Local, state leaders encourage Elk Ridge Middle School students to advocate issues
Apr 20, 2018 09:04AM ● Published by Julie Slama
Elk Ridge students met with South Jordan Mayor Dawn Ramsey and Representatives Susan Pulsipher and Kim Coleman at the capitol during PTSA Day. (Michelle Kilcrease/Elk Ridge Middle School)
By Julie Slama | email@example.com
Twenty-seven Elk Ridge Parent-Teacher-Student Association student ambassadors had the opportunity to watch representatives and senators discussing issues on the capitol floor — and meet their local leaders and the lieutenant governor.
Through PTSA day at the capitol, students not only toured the building and grounds but had chances to meet and listen to officials — Lt. Gov. Spencer Cox, Representatives Susan Pulsipher, Ryan Wilcox and Kim Coleman, state auditor John Dougall and South Jordan Mayor Dawn Ramsey.
Ninth-grader Baylee Swensen had visited the capitol on a fourth-grade field trip but only remembered bits and pieces.
“It was fun to see what the capitol is like when it’s in session,” she said about their Feb. 7 visit. “There was more going on.”
Their day started with. Cox addressing 318 students about issues that may concern them — teen suicide, education and air quality.
“Teen suicide is a really big issue in Utah,” he said. “Any suicide is one too many, as it impacts all of us. Out of about 200 of us, 40 will contemplate it.”
Cox ensured students were aware of the statewide SafeUT electronic device app, which provides real-time crisis intervention to youth through texting and a confidential tip program.
He also said that by 2025, Utah will have a significant increase in education funding and a significant reduction in air pollution.
“We’d like to have hydro transit pick you up at your houses by the year 2030 as a way to carpool going to work,” he said. “We have 25 percent cleaner air than 10 years ago, but the bad news is Salt Lake City is always going to have air-quality issues. The Native Americans called it the Valley of Smoke, as the inversion can’t escape.”
Cox inspired students to advocate for issues and to let their voices be heard through their representatives during the 45 days legislators are in session.
“It impacts their lives, and I hope they get involved,” he said. “I want them to meet their legislators and talk to them about big issues and share their ideas. Few people actually talk to legislators, especially students, and this is their opportunity to make an impact on their world and future.”
Baylee, who plans to install the SafeUT app on her cell, said, “It’s cool to hear what they’re doing about teen suicide and wanting to help.”
She also said it ties into their school’s PTSA Kindness Week, which will encourage students to be kinder to one another.
“If we can all be a little kinder to each other, it would improve the way the world would be and solve issues that stem from violence and instead, discuss issues civilly,” Baylee said.
Eighth-grader Madelyn Sadler said they will apply what they learned to begin making a difference immediately.

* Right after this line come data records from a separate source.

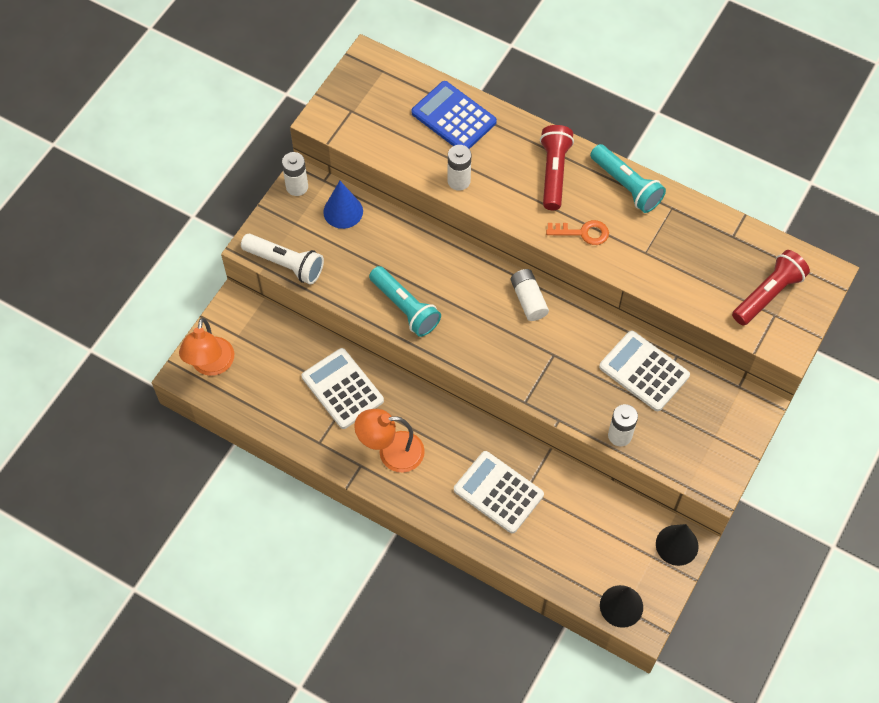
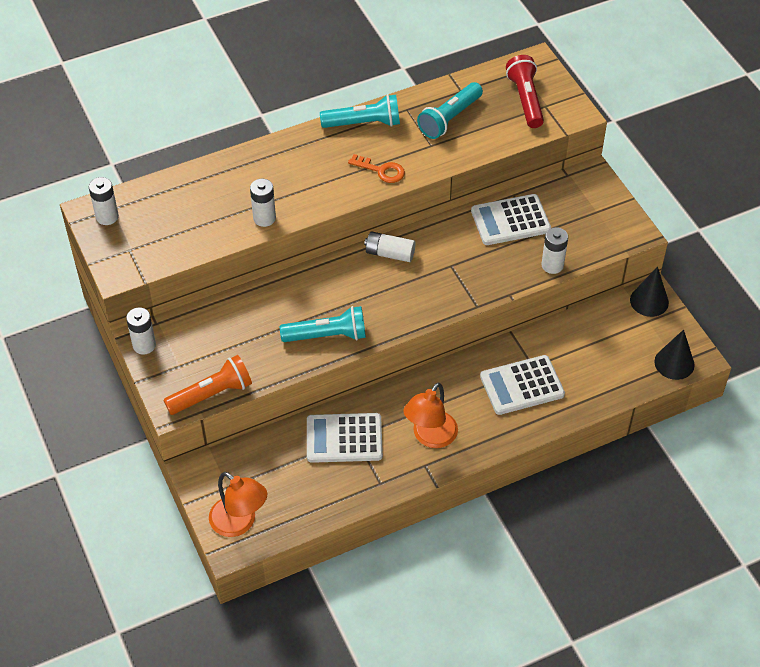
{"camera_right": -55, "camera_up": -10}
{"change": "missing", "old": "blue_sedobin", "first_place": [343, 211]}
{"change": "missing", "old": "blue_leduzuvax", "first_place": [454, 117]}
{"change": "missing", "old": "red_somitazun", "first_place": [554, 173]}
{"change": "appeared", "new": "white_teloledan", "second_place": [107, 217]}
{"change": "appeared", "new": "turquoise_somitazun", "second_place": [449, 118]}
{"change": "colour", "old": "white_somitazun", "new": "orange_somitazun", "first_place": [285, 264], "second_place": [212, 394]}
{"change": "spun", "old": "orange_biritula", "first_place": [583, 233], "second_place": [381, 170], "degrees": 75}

“Our generation will be the ones to change and get people to be kind and address social issues in the future through communication,” she said. “If we can practice it now, it will make a change early on.”
Both Baylee and Madelyn said they liked participating in a mock debate, conducted by Wilcox and Dougall.
Utah PTA Student Involvement Commissioner Betty Shaw said through the debate, students were learning both sides of the issue.
“We want students to gain a better perspective and be able to see both sides to every issue; they may learn something from the other side instead of just seeing their side,” Shaw said. “We want them to start having conversations about current issues so they can get involved. It would be great to see them get involved in issues they have concerns about, if not at the capitol then locally with their school board or local district agencies and city councils.”
Through talking with Pulsipher and Ramsey, Madelyn said she learned about issues that affect them now as students as well as those that affect Utah residents.
“I never thought I could write a letter to them about the environment, but it is a big problem, and the inversion has a lot to do with it,” she said.
Assistant Principal Michelle Kilcrease said both leaders encouraged students to have an active voice in their local government.
“Mayor Ramsey encouraged them to be present in their local government and never shy away,” she said. “Rep. Pulsipher echoed that sentiment.”
Ramsey said this interactive learning provided students a great opportunity to learn.
“The students are learning how government works, touring the capitol, learning about it today and its past, and meeting legislators and hearing from the lieutenant governor,” she said. “It’s real life experience that is alive. I hope they never take for granted the government is run by the people for the people and to always exercise their voice by voting and advocating for issues.”
Elk Ridge PTSA president Ani Allen said she hopes her student leaders learned the impact of the words of the government officials and will make a difference around them.
“Whether they become a senator and work in the capitol or a mayor and address city concerns, I hope they heard Lt. Gov. Spencer Cox tell them to speak up,” she said. “It’s only then when they can make a change, whether it’s at their school or on a larger scale. Their voice matters, and it can make a huge difference. I want the students to be leaders and know that we are there, believing in them.”